Segment Start: PAGE TEXT
如何使用指针将多维数组传递给 C 函数？

Question

I'm trying to write a program where you have to find the maximum and minimum number in a multidimensional array using double pointers. But when I try to compile it, the compiler returns to me this message:

warning: passing argument 1 of 'MinMax' from incompatible pointer type [-Wincompatible-pointer-types]
   33 |     MinMax(V, ptm, ptM);
      |            ^
      |            |
      |            double (*)[5]

.\1-maxminarraymulti.c:18:22: note: expected 'double **' but argument is of type 'double (*)[5]'
   18 | void MinMax(double **V, double **mi, double **Ma);".

Code:

#include <stdio.h>

#define N 5
#define M 5

void MinMax(double **V, double **mi, double **Ma);

void main() {
    double V[N][M] = { { 1, 5, 2, 3, 9 },
                       { 12, 6, 90, 2, 0 },
                       { -12, 41, 2, 9, 56 },
                       { 78, 2, 1, 523, 39 }, 
                       { 92, 13, 63, 2, 12 } };

    double Min, Max;

    double *ptMin = &Min;
    double *ptMax = &Max;

    double **ptm = &ptMin;
    double **ptM = &ptMax;
    
    MinMax(V, ptm, ptM);
}

void MinMax(double **V, double **mi, double **Ma) {
    
    //printf to see if the bi-dimensional array has been passed correctly to function.
    printf("%lf", V[3][0]);
}

Answer 1

The prototype for your function should be different: it should take a matrix of N by M doubles and pointers to double for the results. The matrix should be const qualified since the function does not modify it.

You could write this as:

void MinMax(double const V[N][M], double *minp, double *maxp);

This prototype is somewhat confusing because arrays are not passed by value: they decay as pointers to their first element, so the array V defined as double V[N][M] is passed to MinMax as a pointer to its first element, a pointer to arrays of M double with type double (*V)[M] . This conversion is implicit and the function prototype applies is implicitly as well, leading to surprising results such as `sizeof(V) == sizeof(double (*)[M]), which is the size of a pointer, not the size of the array, nevertheless that on the matrix. The above definition is equivalent to:

void MinMax(double const (*V)[M], double *minp, double *maxp);

or

void MinMax(double const V[][M], double *minp, double *maxp);

Note that neither of the above prototypes specify the number of rows in the matrix, hence the function can be called with matrices of any number of rows. Either the number is a convention, as double const V[N][M] may imply, or the actual number can be passed as an argument:

void MinMax(int rows, double const V[][M], double *minp, double *maxp);

Unlike previous versions where the second and subsequent dimentions must be known at compile time, C99 allows the matrix size to be specified as variables:

void MinMax(int rows, int cols, double const V[rows][cols],
            double *minp, double *maxp);

Which is still equivalent to:

void MinMax(int rows, int cols, double const V[][cols],
            double *minp, double *maxp);

and

void MinMax(int rows, int cols, double const (*V)[cols],
            double *minp, double *maxp);

Here is a modified version with an C89 implementation of MinMax for a fixed matrix size:

#include <stdio.h>

#define N 5
#define M 5

void MinMax(double const V[N][M], double *minp, double *maxp);

int main() {
    double V[N][M] = { { 1, 5, 2, 3, 9 },
                       { 12, 6, 90, 2, 0 },
                       { -12, 41, 2, 9, 56 },
                       { 78, 2, 1, 523, 39 }, 
                       { 92, 13, 63, 2, 12 } };
    double Min, Max;
    
    MinMax(V, &Min, &Max);
    printf("min=%g, max=%g\n", Min, Max);
    return 0;
}

void MinMax(double const V[N][M], double *minp, double *maxp) {
    double min = V[0][0];
    double max = V[0][0];
    for (int i = 0; i < N; i++) {
        for (int j = 0; j < M; j++) {
            if (min > V[i][j])
Segment End: PAGE TEXT
## REQUIRED WORK:
- a) Copy the passage of the C array-passing thread between "The prototype for" and "not modify it.", inclusive.
- b) Carry on the forum thread about passing a multidimensional array to a C function, starting right after its last line.
Segment Start: SUPPLIED INFORMATION
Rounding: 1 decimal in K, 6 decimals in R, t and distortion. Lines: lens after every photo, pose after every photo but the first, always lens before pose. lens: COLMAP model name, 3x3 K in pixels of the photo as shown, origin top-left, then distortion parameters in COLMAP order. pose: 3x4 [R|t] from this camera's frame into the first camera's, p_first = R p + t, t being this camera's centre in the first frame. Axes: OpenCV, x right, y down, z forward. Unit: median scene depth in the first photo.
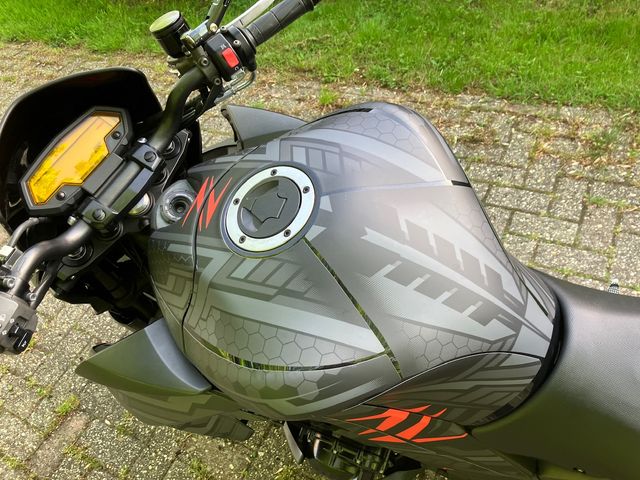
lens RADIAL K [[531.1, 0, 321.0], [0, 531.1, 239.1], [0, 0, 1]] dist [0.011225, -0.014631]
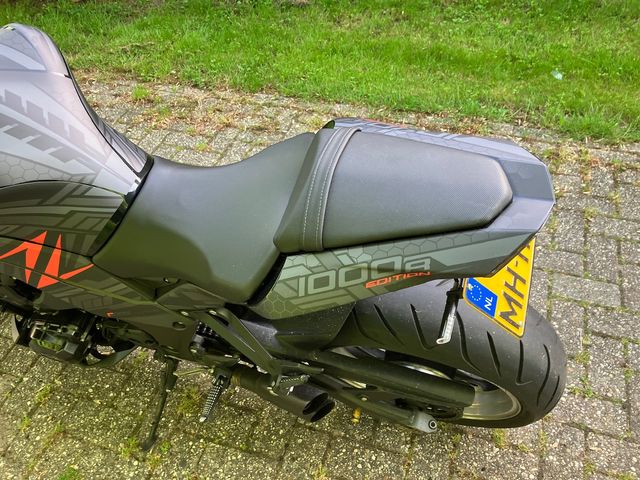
Segment End: SUPPLIED INFORMATION
## ANSWERS BY TASK:
- a)
The prototype for your function should be different: it should take a matrix of N by M doubles and pointers to double for the results. The matrix should be const qualified since the function does not modify it.

- b)
                min = V[i][j];
            if (max < V[i][j])
                max = V[i][j];
        }
    }
    *minp = min;
    *maxp = max;
}

Output:

min=-12, max=523

Here is a C99 version where the matrix size is specified dynamically:

#include <stdio.h>

void MinMax(int N, int M, double const V[N][M],
            double *minp, double *maxp);

int main() {
    double V[][5] = { { 1, 5, 2, 3, 9 },
                      { 12, 6, 90, 2, 0 },
                      { -12, 41, 2, 9, 56 },
                      { 78, 2, 1, 523, 39 }, 
                      { 92, 13, 63, 2, 12 } };
    double Min, Max;
    int rows = sizeof(V) / sizeof(V[0]);
    int cols = sizeof(V[0]) / sizeof(V[0][0]);
    
    MinMax(rows, cols, V, &Min, &Max);
    printf("min=%g, max=%g\n", Min, Max);
    return 0;
}

void MinMax(int N, int M, double const V[N][M],
            double *minp, double *maxp) {
    double min = V[0][0];
    double max = V[0][0];
    for (int i = 0; i < N; i++) {
        for (int j = 0; j < M; j++) {
            if (min > V[i][j])
                min = V[i][j];
            if (max < V[i][j])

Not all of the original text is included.